Question

Find the zeroes of the quadratic polynomial $x^2-5$ and verify the relationship between the zeroes and the coefficients.

Hint:

For $x^2+bx+c$, the zeroes' sum is $-b$ and product is $c$. Spot $b$ and $c$ quickly to verify without fully solving.

Answer 1

Step 1: Find the zeroes.
Solve $x^2-5=0 $\Rightarrow$ x=\pm\sqrt{5}$. Thus the zeroes are $\alpha=\sqrt{5}$ and $\beta=-\sqrt{5}$.

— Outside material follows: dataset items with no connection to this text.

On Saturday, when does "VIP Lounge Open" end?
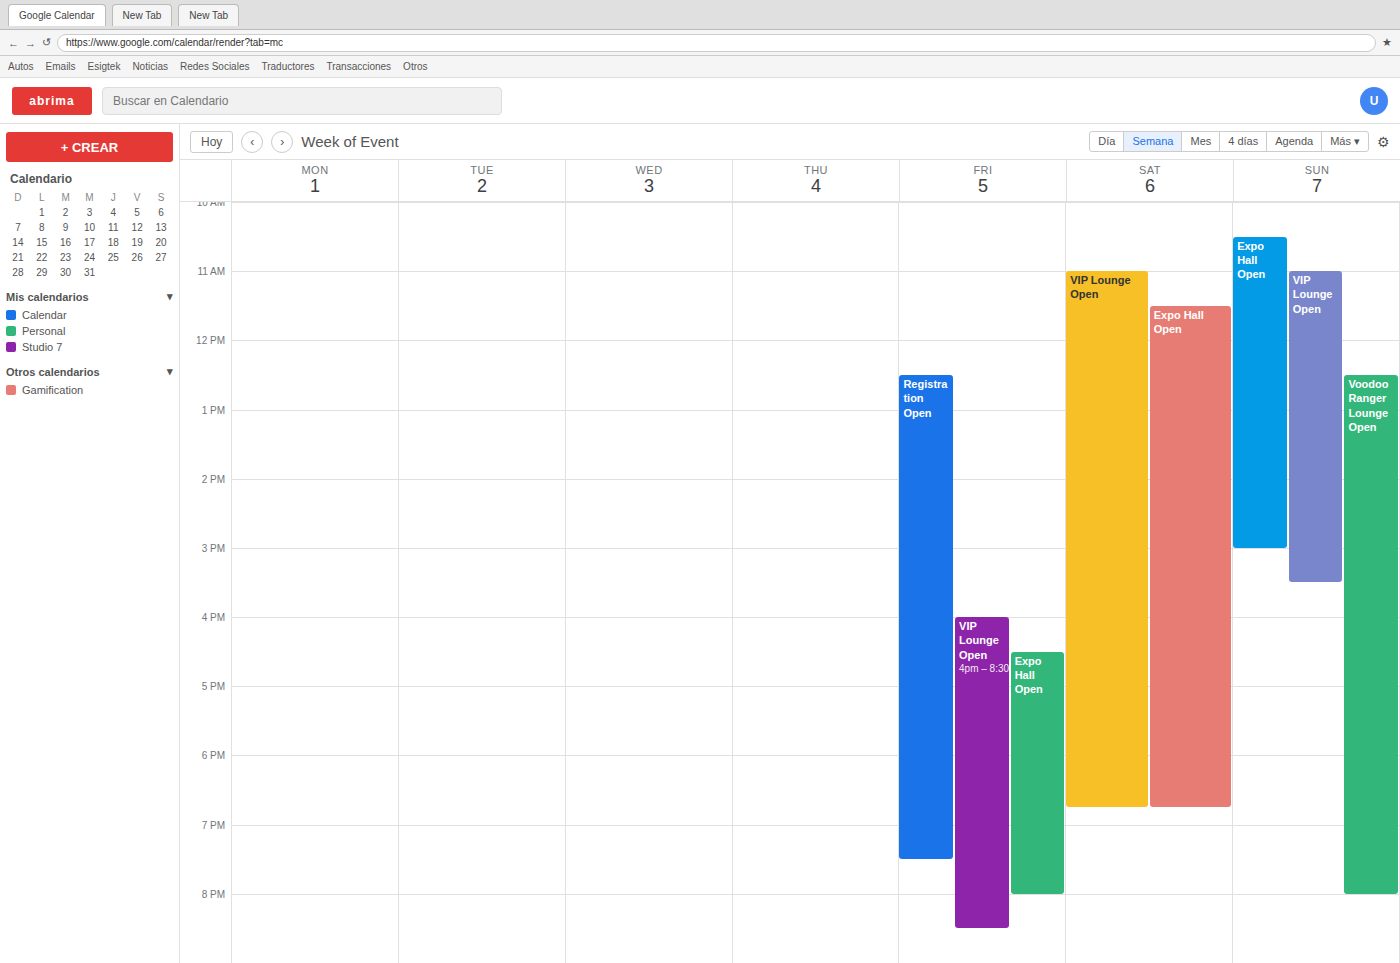
6:45 PM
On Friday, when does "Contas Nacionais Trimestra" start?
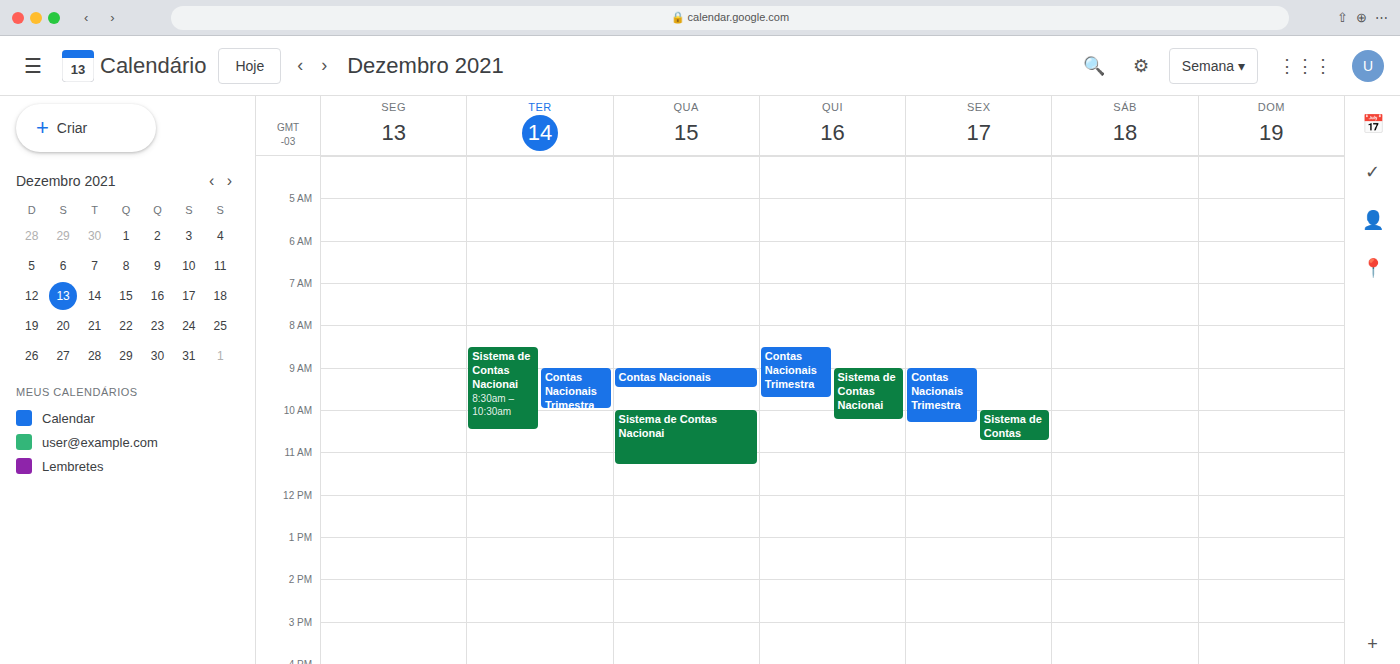
9:00 AM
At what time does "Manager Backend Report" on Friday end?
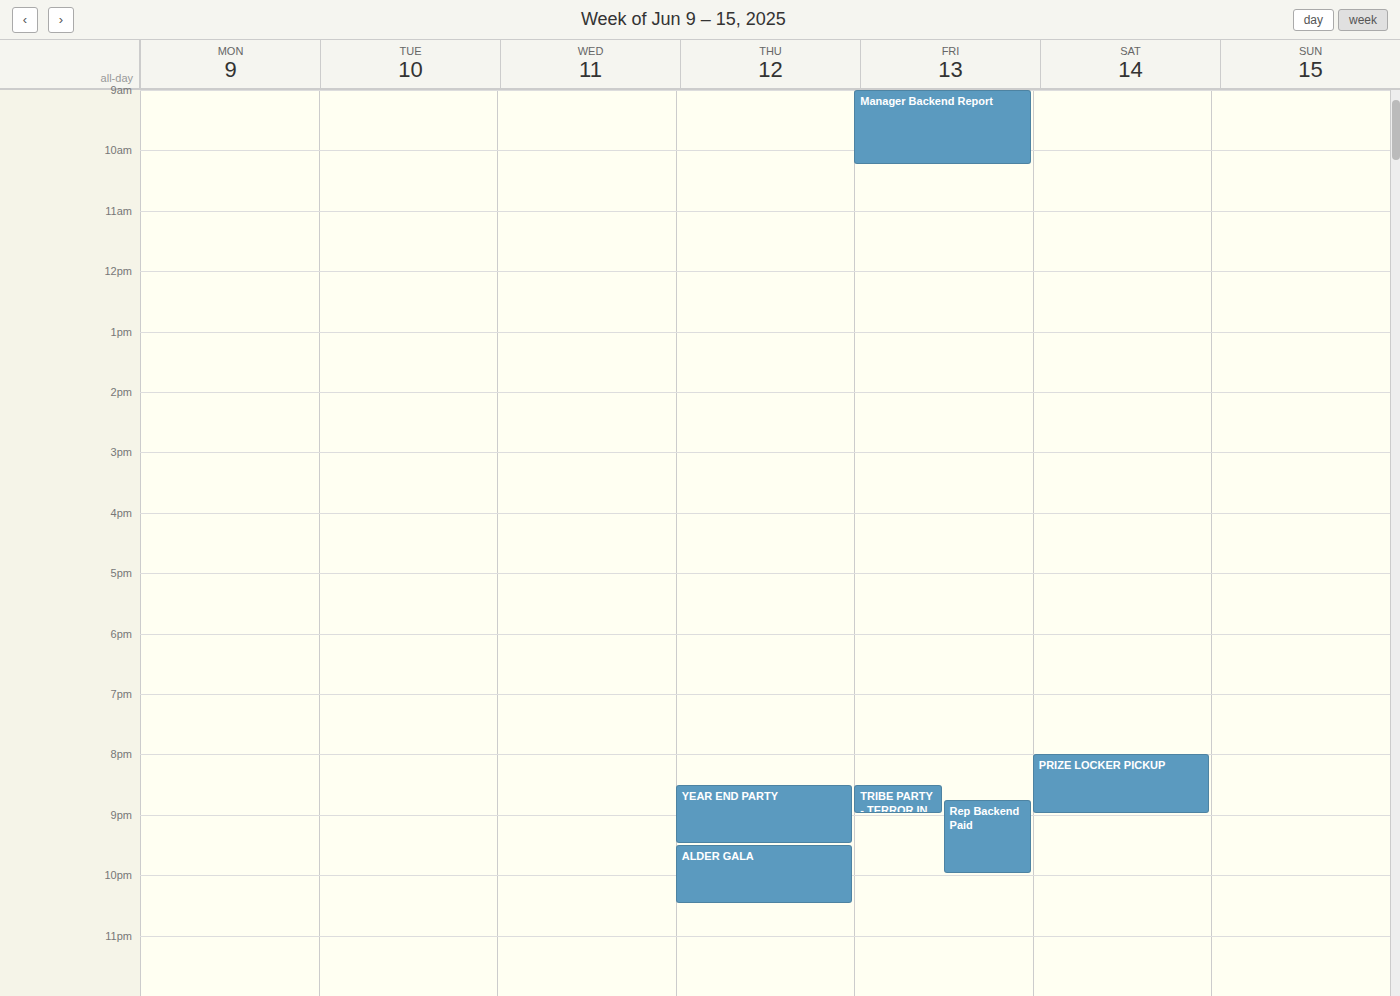
10:15 AM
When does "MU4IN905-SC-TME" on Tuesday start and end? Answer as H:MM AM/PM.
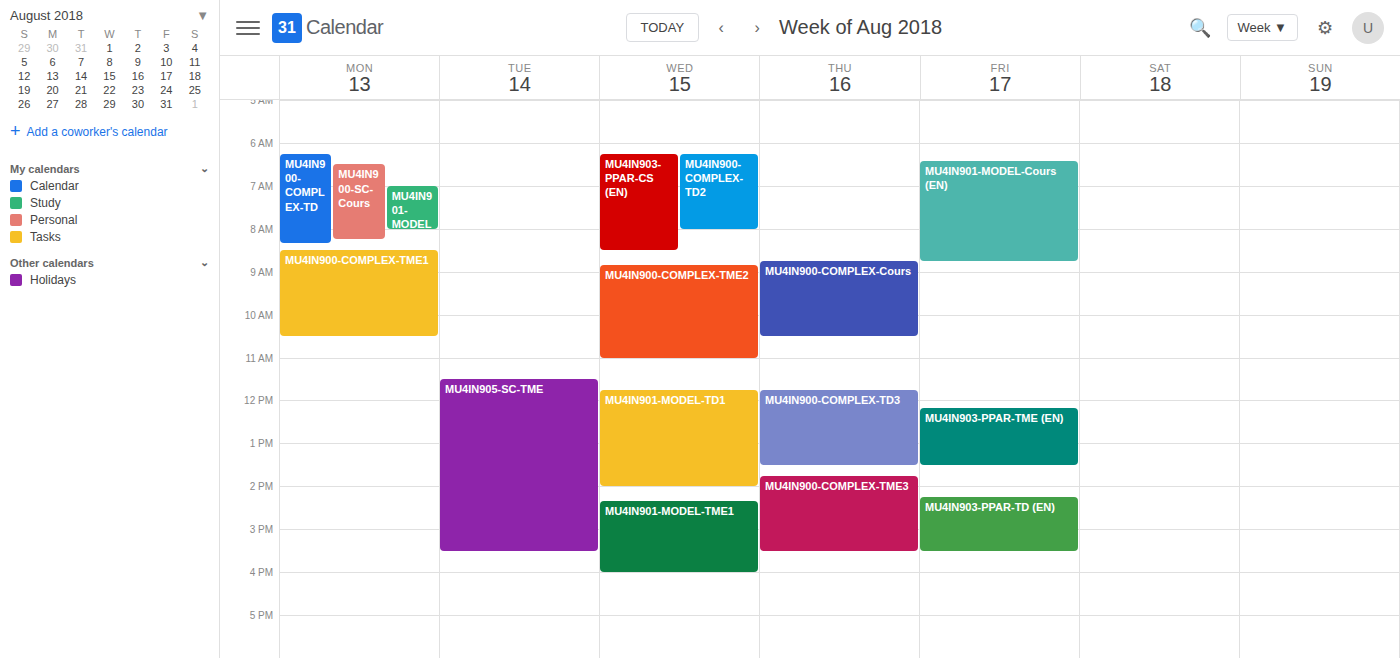
11:30 AM to 3:30 PM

Step 2: Verify relationships.
For $ax^2+bx+c$, sum of zeroes $=\,-\dfrac{b}{a}$ and product $=\,\dfrac{c}{a}$.
Here $a=1,\ b=0,\ c=-5$.
Sum: $\alpha+\beta=\sqrt{5}+(-\sqrt{5})=0\ = -\dfrac{b}{a}=-\dfrac{0}{1}=0$.
Product: $\alpha\beta=\sqrt{5}\cdot(-\sqrt{5})=-5\ = \dfrac{c}{a}=\dfrac{-5}{1}=-5$. \boxed{\text{Zeroes: }\sqrt{5},\ -\sqrt{5}\ \ \text{and both relations are verified.}}